Au moment où l’Alleluia (Dies Sanctificatus[19]) va être entonné et où le doyen se prépare à prendre l’Evangile, je sens que tout disparaît et tourne autour de moi. Le sourire complaisant de Perotinus, les murs de Notre-Dame, les membres de la congrégation … tout coule…

 

Je reviens à moi, la tête dans une flaque d’eau.

Perotinus, en veston-cravate, se tient devant moi. Le badge épinglé à son revers porte l’inscription : “Pietro – bibliothèque Laurentienne”.

 Excusez-moi, je vous ai aspergé d’eau:  je ne parvenais pas à vous réveiller, dit-il.

Je m’excuse de mon comportement embarrassant, je promets de revenir plus tard, lorsque je serai, je l’espère, plus stable émotionnellement, et je décide de retourner à mon hôtel. Ai-je rêvé tout cela ?

Sur le chemin du retour, je pense à tout ce qui est arrivé, et glisse ma main dans ma poche. J’y trouve une pièce du temps de Philippe II de France …

 


[1] La Bibliothèque Laurentienne, basée sur une collection personnelle de la famille des Médicis, fut fondée sur l’ordre du pape Clément VII, qui en confia la décoration à Michel-Ange. C’est l’une des plus importantes bibliothèques du monde.

[2] Un ouvrage juridique en cinquante volumes commandé par l’Empereur Justinien.
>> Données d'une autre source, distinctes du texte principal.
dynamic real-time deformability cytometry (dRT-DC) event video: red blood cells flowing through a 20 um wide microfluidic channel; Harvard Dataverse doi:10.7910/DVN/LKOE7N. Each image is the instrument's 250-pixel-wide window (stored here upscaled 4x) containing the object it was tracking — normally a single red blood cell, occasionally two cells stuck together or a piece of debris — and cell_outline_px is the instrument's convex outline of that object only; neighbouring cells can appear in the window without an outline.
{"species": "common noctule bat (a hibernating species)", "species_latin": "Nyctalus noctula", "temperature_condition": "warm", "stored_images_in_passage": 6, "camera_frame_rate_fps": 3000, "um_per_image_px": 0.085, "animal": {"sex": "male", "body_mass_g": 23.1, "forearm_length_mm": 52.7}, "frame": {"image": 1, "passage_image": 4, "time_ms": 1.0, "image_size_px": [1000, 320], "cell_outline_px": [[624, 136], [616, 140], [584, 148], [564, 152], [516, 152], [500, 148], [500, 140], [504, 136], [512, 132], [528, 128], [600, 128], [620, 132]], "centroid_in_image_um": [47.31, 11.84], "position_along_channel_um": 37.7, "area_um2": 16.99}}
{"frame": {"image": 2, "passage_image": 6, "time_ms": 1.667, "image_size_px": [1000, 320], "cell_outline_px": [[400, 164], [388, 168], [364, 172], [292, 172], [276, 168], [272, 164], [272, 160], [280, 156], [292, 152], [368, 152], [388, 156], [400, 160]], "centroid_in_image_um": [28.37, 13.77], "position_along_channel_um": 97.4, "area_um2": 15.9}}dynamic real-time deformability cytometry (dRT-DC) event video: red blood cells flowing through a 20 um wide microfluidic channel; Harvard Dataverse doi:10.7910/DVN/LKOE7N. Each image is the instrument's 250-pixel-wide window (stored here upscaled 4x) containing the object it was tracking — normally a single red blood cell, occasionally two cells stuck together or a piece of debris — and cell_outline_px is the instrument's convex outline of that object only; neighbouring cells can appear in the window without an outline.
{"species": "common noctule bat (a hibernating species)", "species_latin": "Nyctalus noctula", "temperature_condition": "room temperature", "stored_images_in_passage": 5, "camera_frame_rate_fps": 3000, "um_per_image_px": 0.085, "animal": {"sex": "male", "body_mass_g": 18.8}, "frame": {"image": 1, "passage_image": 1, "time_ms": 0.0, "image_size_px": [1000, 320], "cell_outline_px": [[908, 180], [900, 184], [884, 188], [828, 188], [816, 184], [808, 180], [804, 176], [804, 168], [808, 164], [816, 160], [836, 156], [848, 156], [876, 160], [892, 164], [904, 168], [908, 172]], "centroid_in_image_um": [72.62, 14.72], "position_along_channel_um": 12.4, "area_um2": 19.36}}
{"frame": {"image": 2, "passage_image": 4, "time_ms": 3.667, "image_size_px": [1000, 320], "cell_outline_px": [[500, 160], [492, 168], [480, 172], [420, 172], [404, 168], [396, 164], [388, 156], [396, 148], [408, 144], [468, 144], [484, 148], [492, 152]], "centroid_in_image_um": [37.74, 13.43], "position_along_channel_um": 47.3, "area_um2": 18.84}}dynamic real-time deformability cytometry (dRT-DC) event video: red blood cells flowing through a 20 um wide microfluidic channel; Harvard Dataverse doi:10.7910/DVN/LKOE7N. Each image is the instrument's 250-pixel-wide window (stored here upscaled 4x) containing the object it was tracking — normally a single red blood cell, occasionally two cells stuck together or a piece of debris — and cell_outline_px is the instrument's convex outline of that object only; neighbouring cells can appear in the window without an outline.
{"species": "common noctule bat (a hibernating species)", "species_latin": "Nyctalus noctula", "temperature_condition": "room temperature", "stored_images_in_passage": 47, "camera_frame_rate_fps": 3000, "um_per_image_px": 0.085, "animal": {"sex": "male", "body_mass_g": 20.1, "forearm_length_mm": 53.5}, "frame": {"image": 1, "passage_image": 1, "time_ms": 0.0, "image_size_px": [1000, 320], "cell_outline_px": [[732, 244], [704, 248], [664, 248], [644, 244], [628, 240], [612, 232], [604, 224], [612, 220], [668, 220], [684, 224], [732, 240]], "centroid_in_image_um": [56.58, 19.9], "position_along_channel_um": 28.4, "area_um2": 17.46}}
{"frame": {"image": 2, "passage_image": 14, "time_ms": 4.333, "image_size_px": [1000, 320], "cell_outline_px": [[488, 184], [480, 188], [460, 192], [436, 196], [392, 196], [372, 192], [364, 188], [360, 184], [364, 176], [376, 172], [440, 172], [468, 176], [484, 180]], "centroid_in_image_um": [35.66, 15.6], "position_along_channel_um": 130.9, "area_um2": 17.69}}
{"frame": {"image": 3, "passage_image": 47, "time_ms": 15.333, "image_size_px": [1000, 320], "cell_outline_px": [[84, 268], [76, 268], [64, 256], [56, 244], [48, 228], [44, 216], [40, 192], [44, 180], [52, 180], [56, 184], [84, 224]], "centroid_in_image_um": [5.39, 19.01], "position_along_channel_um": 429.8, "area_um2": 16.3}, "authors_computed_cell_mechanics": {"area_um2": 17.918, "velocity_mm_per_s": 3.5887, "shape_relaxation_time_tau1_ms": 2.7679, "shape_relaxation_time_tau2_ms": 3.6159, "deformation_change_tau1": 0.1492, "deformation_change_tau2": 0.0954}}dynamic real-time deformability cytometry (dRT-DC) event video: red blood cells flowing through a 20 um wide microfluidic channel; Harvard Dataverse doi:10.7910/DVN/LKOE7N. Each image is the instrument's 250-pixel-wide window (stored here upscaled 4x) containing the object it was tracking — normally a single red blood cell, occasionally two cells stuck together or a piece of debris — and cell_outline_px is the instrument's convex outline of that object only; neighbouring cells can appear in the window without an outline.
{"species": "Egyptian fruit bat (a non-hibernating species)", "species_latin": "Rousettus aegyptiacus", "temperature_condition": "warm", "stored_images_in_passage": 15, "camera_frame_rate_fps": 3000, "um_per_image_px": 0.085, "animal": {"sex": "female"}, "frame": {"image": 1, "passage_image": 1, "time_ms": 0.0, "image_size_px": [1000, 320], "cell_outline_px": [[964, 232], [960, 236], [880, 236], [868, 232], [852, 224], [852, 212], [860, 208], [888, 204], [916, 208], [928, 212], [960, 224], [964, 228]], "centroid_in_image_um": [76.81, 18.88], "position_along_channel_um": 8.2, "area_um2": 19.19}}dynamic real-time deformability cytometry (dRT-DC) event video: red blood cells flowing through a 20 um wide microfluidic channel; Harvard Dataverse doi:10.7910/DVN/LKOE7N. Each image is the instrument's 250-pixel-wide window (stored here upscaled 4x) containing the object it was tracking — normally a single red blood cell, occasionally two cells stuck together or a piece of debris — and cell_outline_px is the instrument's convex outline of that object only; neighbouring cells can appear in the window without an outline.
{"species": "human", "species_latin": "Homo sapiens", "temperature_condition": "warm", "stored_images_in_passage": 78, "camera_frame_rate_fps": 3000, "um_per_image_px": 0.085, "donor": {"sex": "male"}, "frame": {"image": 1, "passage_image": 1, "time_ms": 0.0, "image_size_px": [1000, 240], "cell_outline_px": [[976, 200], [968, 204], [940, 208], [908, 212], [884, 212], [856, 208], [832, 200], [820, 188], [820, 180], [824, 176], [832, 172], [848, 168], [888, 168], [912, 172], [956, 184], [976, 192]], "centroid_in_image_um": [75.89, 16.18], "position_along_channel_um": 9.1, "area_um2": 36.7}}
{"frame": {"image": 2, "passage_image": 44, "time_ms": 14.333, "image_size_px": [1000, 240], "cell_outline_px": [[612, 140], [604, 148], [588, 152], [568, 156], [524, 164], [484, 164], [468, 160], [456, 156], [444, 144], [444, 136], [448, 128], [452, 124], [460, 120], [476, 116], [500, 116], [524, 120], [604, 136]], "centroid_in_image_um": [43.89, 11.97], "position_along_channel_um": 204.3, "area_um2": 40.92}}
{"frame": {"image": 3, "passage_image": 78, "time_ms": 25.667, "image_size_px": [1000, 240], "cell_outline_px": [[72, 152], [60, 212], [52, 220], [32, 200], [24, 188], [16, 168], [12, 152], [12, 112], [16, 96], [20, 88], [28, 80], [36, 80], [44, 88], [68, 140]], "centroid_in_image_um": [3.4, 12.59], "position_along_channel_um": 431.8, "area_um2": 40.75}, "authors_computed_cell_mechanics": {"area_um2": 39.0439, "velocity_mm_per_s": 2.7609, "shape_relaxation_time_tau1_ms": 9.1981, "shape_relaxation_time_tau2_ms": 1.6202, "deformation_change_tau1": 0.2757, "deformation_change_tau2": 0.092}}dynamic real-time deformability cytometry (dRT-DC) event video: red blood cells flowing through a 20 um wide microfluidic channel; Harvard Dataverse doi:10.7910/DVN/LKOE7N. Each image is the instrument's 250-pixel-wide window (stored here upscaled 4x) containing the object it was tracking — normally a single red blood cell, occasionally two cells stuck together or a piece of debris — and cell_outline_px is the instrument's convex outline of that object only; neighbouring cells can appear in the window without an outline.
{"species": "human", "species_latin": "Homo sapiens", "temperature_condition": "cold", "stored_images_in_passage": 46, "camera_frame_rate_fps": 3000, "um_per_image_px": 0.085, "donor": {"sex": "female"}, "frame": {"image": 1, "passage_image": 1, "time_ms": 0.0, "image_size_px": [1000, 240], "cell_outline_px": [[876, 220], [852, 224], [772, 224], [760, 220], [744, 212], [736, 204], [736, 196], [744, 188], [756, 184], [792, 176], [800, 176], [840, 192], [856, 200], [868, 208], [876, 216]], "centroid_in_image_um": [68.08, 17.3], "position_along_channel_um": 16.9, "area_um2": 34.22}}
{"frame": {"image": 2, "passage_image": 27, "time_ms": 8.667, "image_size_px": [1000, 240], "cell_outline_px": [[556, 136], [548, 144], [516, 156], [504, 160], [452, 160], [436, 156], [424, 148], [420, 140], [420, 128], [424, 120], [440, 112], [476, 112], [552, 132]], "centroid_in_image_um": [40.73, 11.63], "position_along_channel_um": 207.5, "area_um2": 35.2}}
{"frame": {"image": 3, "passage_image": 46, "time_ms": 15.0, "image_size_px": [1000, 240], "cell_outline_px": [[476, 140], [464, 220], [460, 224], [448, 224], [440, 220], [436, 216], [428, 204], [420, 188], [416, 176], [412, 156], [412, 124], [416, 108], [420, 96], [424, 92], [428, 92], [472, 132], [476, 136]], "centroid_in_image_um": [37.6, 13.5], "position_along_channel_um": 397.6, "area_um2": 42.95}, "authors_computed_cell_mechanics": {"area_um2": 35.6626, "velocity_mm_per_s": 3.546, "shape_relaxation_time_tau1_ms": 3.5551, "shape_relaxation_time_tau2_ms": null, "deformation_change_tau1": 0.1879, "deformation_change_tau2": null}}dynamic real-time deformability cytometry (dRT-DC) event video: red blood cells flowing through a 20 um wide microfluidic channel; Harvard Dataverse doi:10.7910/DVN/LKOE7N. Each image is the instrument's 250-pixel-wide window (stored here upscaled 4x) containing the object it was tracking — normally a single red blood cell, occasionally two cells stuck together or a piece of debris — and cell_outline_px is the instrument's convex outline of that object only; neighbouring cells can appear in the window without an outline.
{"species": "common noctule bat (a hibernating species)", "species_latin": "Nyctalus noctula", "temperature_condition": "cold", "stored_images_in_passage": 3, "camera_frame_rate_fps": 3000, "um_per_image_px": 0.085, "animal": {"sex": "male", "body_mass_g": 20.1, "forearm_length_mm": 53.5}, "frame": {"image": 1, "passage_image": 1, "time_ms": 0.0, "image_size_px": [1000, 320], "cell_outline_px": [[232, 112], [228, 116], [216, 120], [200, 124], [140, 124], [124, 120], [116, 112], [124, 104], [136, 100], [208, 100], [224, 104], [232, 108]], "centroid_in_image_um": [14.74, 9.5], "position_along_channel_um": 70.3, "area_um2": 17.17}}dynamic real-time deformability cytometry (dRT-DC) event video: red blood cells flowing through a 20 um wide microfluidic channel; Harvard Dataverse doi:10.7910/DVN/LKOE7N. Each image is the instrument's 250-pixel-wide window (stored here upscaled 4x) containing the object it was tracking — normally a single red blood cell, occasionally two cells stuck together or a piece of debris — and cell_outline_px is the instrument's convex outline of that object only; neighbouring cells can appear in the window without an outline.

[3] La plus ancienne version conservée (fin du VIIe siècle) de la traduction latine de la Bible par Saint Jérôme (connue sous le titre de la Vulgate).

[4] Le Magnus Liber Organi de Gradali et Antiphonario pro servitio divino est une collection de musique chorale médiévale (appelée organum) de l’école de Notre-Dame de Paris. Les seuls auteurs connus, rendus célèbres par « Anonyme IV » [l’auteur d’un important traité de théorie musicale médiévale, probablement anglais, rattaché à la Cathédrale Notre-Dame vers 1270/1280 – traducteur] sont Leoninus et Perotinus. Le Pluteus date du milieu du XIIIe siècle et fut copié et enluminé à l’atelier de Jean Grusch à Paris.

[5] Philippe II, dit Philippe Auguste, de la dynastie des Capétiens, régna de 1180 à sa mort en 1223.

[6] Né Lothar de Segni, pape de 1198 à sa mort en 1216.

[7] Consacré en 1182 par Henri de Château-Marçay, légat du pape, assisté de l’évêque Maurice de Sully. Le chœur fut achevé un peu plus tôt, en 1177.

[8] Frère de Henry de Sully, Archevêque de Bourges. Il fut évêque de Paris de 1198 à 1208. Paris ne devint siège archiépiscopal qu’en 1622.

[9] Introït grégorien de la troisième messe de Noël

[10] Noms de neumes : signes du système de notation médiéval.

[11] Le quatrième ordre des Kyriale grégoriens. Le nom, Cunctipotens, est donné par le trope, un texte ajouté au Moyen Âge qui fit du chant mélismatique un chant syllabique.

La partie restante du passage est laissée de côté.